En el revoltijo que genera el torbellino de la vida, casi siempre, se nos pierden gente, cosas, lugares y recuerdos. Lo que nos es del todo cotidiano, sin que nos demos cuenta, termina apartado o refundido en el cajón del pasado junto con otros tiliches.
Nuestro caleidoscopio configura nuestro presente incluyendo colores, relaciones, gente, trabajo y un tapetillo de realidad nuevo cada día. Pero, de vez en cuando, encontramos una fichita casi incógnita de un tiempo pasado.
¡Qué divertido resulta mirar aquellos tiempos viejos con los ojos un poquito más gastados!

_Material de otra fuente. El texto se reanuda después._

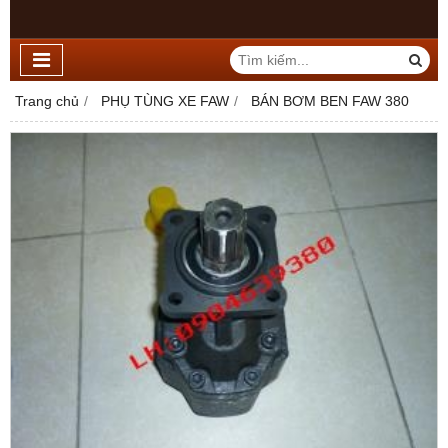
Trang chủ
PHỤ TÙNG XE FAW
BÁN BƠM BEN FAW 380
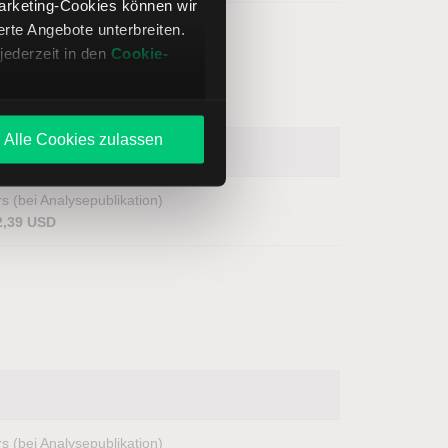
Marketing-Cookies können wir
te Angebote unterbreiten.
jederzeit in den
Cookie-
Alle Cookies zulassen
s (bei Analysepublikation)
2,39 USD
s (bei Analysepublikation)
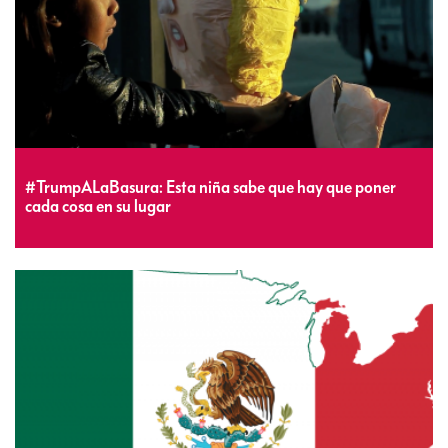
#TrumpALaBasura: Esta niña sabe que hay que poner
cada cosa en su lugar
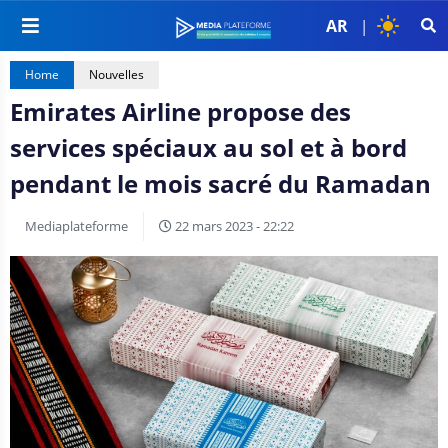
AR
|
Home
Nouvelles
Emirates Airline propose des
services spéciaux au sol et à bord
pendant le mois sacré du Ramadan
Mediaplateforme
22 mars 2023 - 22:22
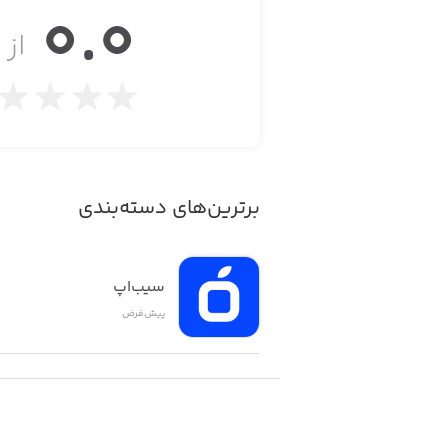
0.0
that is all packed on just one screen!
از ۵
HOW TO PLAY?
- Swipe to move omino
برترین‌های دسته‌بندی
- Tap once to rotate
- Tap twice to mirror
سیب‌اپ
پیش‌فرض
FEATURES
- 360+ brain challenging puzzles to solve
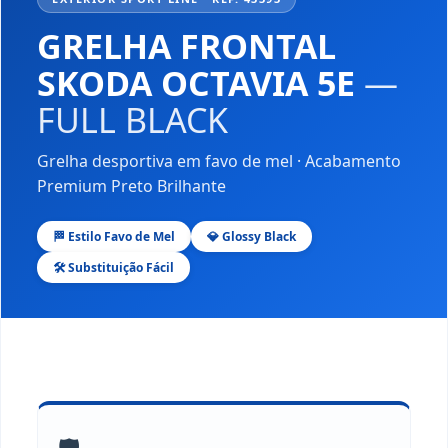
GRELHA FRONTAL
SKODA OCTAVIA 5E
—
FULL BLACK
Grelha desportiva em favo de mel · Acabamento
Premium Preto Brilhante
🏁 Estilo Favo de Mel
💎 Glossy Black
🛠️ Substituição Fácil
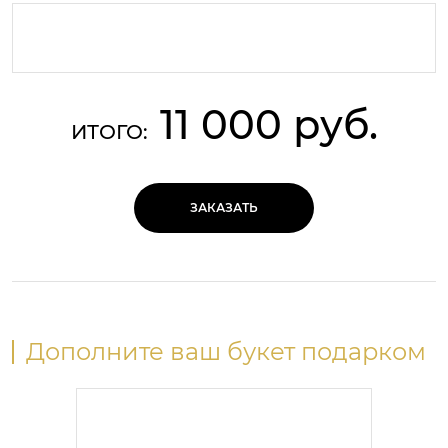
11 000 руб.
ИТОГО:
ЗАКАЗАТЬ
Дополните ваш букет подарком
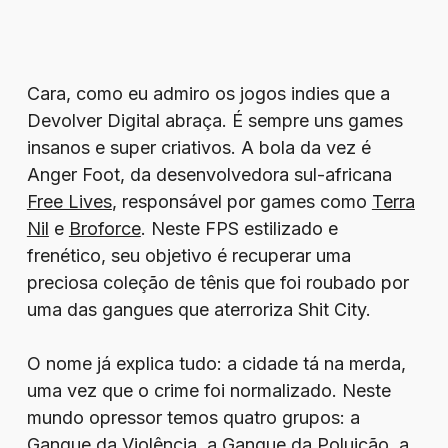
Cara, como eu admiro os jogos indies que a
Devolver Digital abraça. É sempre uns games
insanos e super criativos. A bola da vez é
Anger Foot, da desenvolvedora sul-africana
Free Lives
, responsável por games como
Terra
Nil
e
Broforce
. Neste FPS estilizado e
frenético, seu objetivo é recuperar uma
preciosa coleção de tênis que foi roubado por
uma das gangues que aterroriza Shit City.
O nome já explica tudo: a cidade tá na merda,
uma vez que o crime foi normalizado. Neste
mundo opressor temos quatro grupos: a
Gangue da Violência, a Gangue da Poluição, a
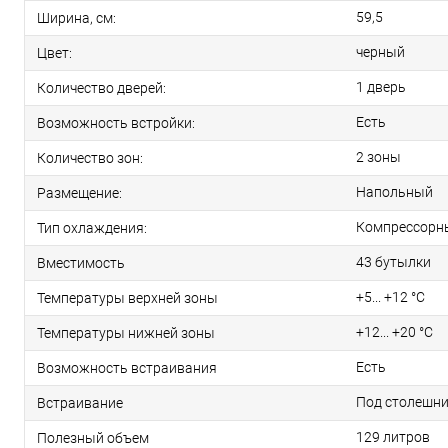
59,5
Ширина, см:
черный
Цвет:
1 дверь
Количество дверей:
Есть
Возможность встройки:
2 зоны
Количество зон:
Напольный
Размещение:
Компрессорн
Тип охлаждения:
43 бутылки
Вместимость
+5... +12 °С
Температуры верхней зоны
+12... +20 °С
Температуры нижней зоны
Есть
Возможность встраивания
Под столешни
Встраивание
129 литров
Полезный объем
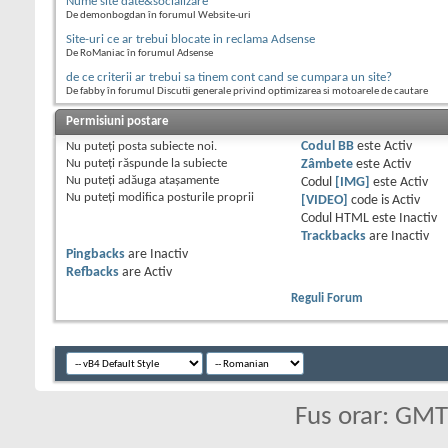
Nume site date&socializare
De demonbogdan în forumul Website-uri
Site-uri ce ar trebui blocate in reclama Adsense
De RoManiac în forumul Adsense
de ce criterii ar trebui sa tinem cont cand se cumpara un site?
De fabby în forumul Discutii generale privind optimizarea si motoarele de cautare
Permisiuni postare
Nu puteţi
posta subiecte noi.
Codul BB
este
Activ
Nu puteţi
răspunde la subiecte
Zâmbete
este
Activ
Nu puteţi
adăuga ataşamente
Codul
[IMG]
este
Activ
Nu puteţi
modifica posturile proprii
[VIDEO]
code is
Activ
Codul HTML este
Inactiv
Trackbacks
are
Inactiv
Pingbacks
are
Inactiv
Refbacks
are
Activ
Reguli Forum
Fus orar: GM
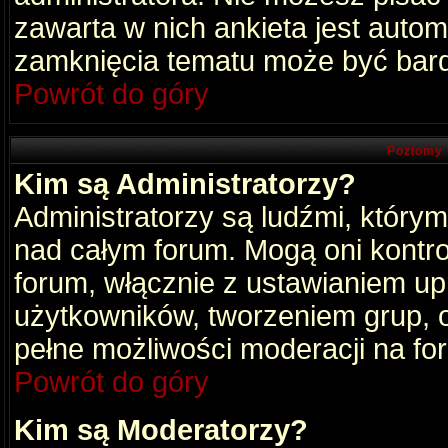
zawarta w nich ankieta jest aut
zamknięcia tematu może być bard
Powrót do góry
Poziomy 
Kim są Administratorzy?
Administratorzy są ludźmi, który
nad całym forum. Mogą oni kontro
forum, włącznie z ustawianiem u
użytkowników, tworzeniem grup, 
pełne możliwości moderacji na fo
Powrót do góry
Kim są Moderatorzy?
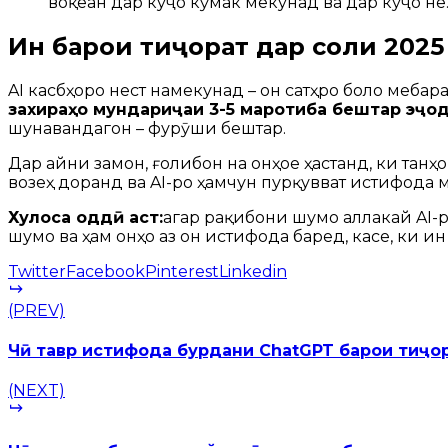
воқеан дар куҷо кӯмак мекунад ва дар куҷо не
Ин барои тиҷорат дар соли 2025
AI касбҳоро нест намекунад – он сатҳро боло мебар
захираҳо мундариҷаи 3-5 маротиба бештар эҷо
шунавандагон – фурӯши бештар.
Дар айни замон, ғолибон на онҳое ҳастанд, ки тан
возеҳ доранд ва AI-ро ҳамчун пурқувват истифода 
Хулоса оддӣ аст:
агар рақибони шумо аллакай AI-р
шумо ва ҳам онҳо аз он истифода баред, касе, ки и
Twitter
Facebook
Pinterest
Linkedin
(PREV)
Чӣ тавр истифода бурдани ChatGPT барои тиҷо
(NEXT)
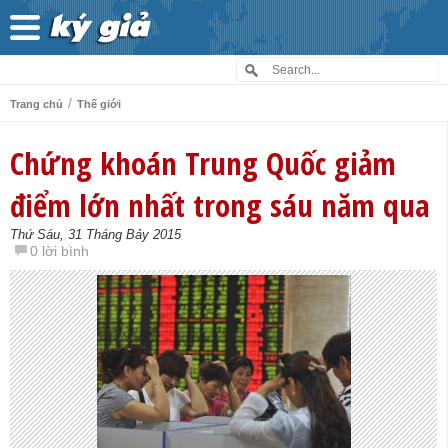
/
Trang chủ
Thế giới
Chứng khoán Trung Quốc giảm
điểm lớn nhất trong sáu năm qua
Thứ Sáu, 31 Tháng Bảy 2015
0 lời bình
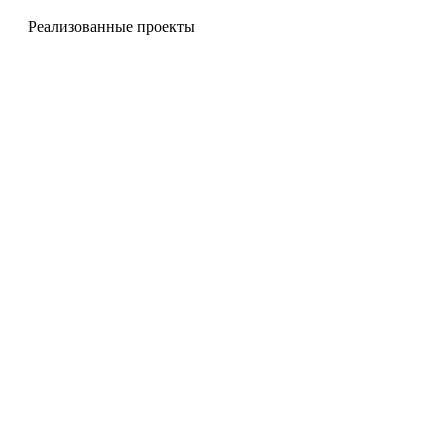
Реализованные проекты
Чугунные ограждения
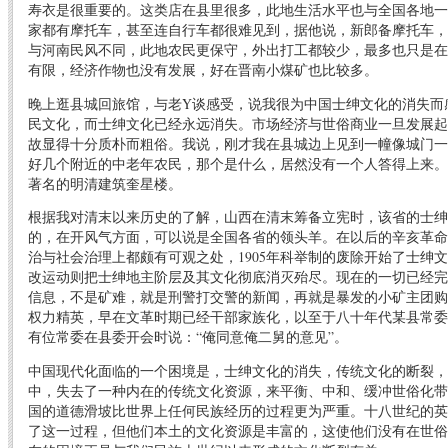
寿衣是很重要的。这类店在县里很多，此地生活水平也与全国各地一
家都有摩托车，甚至连自行车都很难见到，据他说，新郎备摩托车，
与河南民风不同，此地农民更保守，外出打工都较少，最多也只是在
有限，经济作物也没有发展，好在晋南小煤矿也比较多。
晚上逛县城回旅馆，与老Y谈感受，说我很为中国士绅文化的消失而
民文化，而士绅文化已经永远消失。市场经济与世俗商业一旦发展起
故显得十分质朴而粗俗。我说，刚才我在县城边上见到一幢像城门一
好几个附近的中老年农民，那个是什么，居然没有一个人答得上来。
著名的明清建筑奎星楼。
根据我对清末以来历史的了解，山西在清末筹备立宪时，该省的士绅
的，在开风气方面，可以说是全国各省的领头羊。在以后的辛亥革命
治与社会治理上都颇有可观之处，1905年科举制的废除开始了士绅
改运动则把士绅地主阶层及其文化彻底消灭殆尽。现在的一切已经完
信息，不是矿难，就是刑警打交警的新闻，再就是暴发的小矿主团购
权力精英，早在文革时期已经干部家族化，以至于八十年代某县常委
有位常委在县委开会时说：“俺同意俺二舅的意见”。
中国现代化面临的一个困境是，士绅文化的消失，传统文化的断裂，
中，失去了一种内在的传统文化资源，来平衡、中和、缓冲世俗化带
国的道德滑坡比世界上任何民族经历的过程更为严重。十八世纪的英
了这一过程，但他们本土的文化资源是丰富的，这使他们没有在世俗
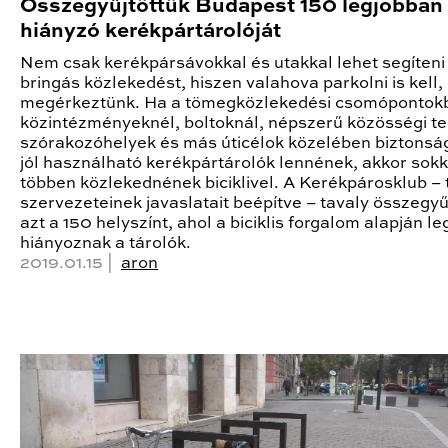
Összegyűjtöttük Budapest 150 legjobban
hiányzó kerékpártárolóját
Nem csak kerékpársávokkal és utakkal lehet segíteni
bringás közlekedést, hiszen valahova parkolni is kell,
megérkeztünk. Ha a tömegközlekedési csomópontok
közintézményeknél, boltoknál, népszerű közösségi te
szórakozóhelyek és más úticélok közelében biztonsá
jól használható kerékpártárolók lennének, akkor sokk
többen közlekednének biciklivel. A Kerékpárosklub – t
szervezeteinek javaslatait beépítve – tavaly összegyű
azt a 150 helyszínt, ahol a biciklis forgalom alapján l
hiányoznak a tárolók.
2019.01.15 |
aron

Hoy, en mi segundo receso del día, me di el tiempo de platicar, redescubrir e intercambiar un cachito de mi vida con alguien de mis tiempos adolescentes. Mi “hallazgo” tiene mi misma edad, vivió el capítulo escolar en el mismo colegio y, sí, también tiene una historia personal que contar. Además del placer de las remembranzas, el episodio me hizo pensar, ¿qué hay de aquellas personas que no quieren ser “encontradas”?
Entre las cosas buenas de las redes sociales están los buscadores que nos reconectan con gente del pasado. Y eso trajo a mi memoria algunos nombres que, por su resumen de vida, prefieren esconderse en el olvido pues no tienen, a sus ojos, un presente del cual sentirse satisfechos y orgullosos.
¡Qué trágica conclusión! Si habiendo rebasado la línea imaginaria de la mitad de nuestra vida, estadísticamente hablando, nuestro libro es como un cuaderno en blanco. . . ¡Qué desperdicio ha sido nuestro existir!
Afortunadamente, en mi última experiencia, me topé con una persona contenta con su vida y enamorada de su circunstancia. Pero, fue inevitable, hacer una oración por aquellos coterráneos que viven con las manos vacías.
A mis cincuenta y uno, aún me sorprendo con la variedad y riqueza de las experiencias que he acumulado, muchas de las cuales, confieso, han sido un regalo de Gracia y no mérito mío.